▸ **The data**:
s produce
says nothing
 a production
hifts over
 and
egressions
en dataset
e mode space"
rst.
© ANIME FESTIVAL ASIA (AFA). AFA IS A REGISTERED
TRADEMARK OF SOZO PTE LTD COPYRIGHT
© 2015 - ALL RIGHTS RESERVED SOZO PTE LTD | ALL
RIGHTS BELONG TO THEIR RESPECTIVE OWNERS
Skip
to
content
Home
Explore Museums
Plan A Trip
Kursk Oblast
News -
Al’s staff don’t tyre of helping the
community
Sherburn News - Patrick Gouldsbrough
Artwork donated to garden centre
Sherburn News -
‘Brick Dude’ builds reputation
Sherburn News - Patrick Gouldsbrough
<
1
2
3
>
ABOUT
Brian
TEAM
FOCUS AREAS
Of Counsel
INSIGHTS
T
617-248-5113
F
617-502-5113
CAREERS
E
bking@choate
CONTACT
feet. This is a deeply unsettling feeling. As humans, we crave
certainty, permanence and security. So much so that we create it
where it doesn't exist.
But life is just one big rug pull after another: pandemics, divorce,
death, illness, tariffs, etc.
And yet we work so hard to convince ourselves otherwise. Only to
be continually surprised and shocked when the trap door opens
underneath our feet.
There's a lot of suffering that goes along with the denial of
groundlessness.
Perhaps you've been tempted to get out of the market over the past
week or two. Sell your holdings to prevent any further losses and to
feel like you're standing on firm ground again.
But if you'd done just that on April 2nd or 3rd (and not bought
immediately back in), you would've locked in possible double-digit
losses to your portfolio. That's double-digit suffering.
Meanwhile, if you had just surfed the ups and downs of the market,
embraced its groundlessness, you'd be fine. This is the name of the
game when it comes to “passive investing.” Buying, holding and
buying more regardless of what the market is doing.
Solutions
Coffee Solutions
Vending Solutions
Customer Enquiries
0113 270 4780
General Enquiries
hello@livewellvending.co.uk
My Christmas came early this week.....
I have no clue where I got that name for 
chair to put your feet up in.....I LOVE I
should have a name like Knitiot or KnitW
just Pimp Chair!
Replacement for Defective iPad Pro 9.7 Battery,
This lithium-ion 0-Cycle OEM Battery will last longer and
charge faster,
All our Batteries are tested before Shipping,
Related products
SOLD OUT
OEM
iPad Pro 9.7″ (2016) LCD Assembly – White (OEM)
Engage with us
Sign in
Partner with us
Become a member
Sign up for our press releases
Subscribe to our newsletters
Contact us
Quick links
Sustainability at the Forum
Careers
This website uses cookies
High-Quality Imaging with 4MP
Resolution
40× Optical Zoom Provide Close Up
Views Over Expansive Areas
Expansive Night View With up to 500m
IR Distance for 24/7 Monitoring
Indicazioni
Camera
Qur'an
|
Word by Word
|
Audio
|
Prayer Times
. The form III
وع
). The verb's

▸ **Description of the task**:
Report how many lines of the listing hold the word "Battery", with nothing but the number.

▸ **Worked solution**:
2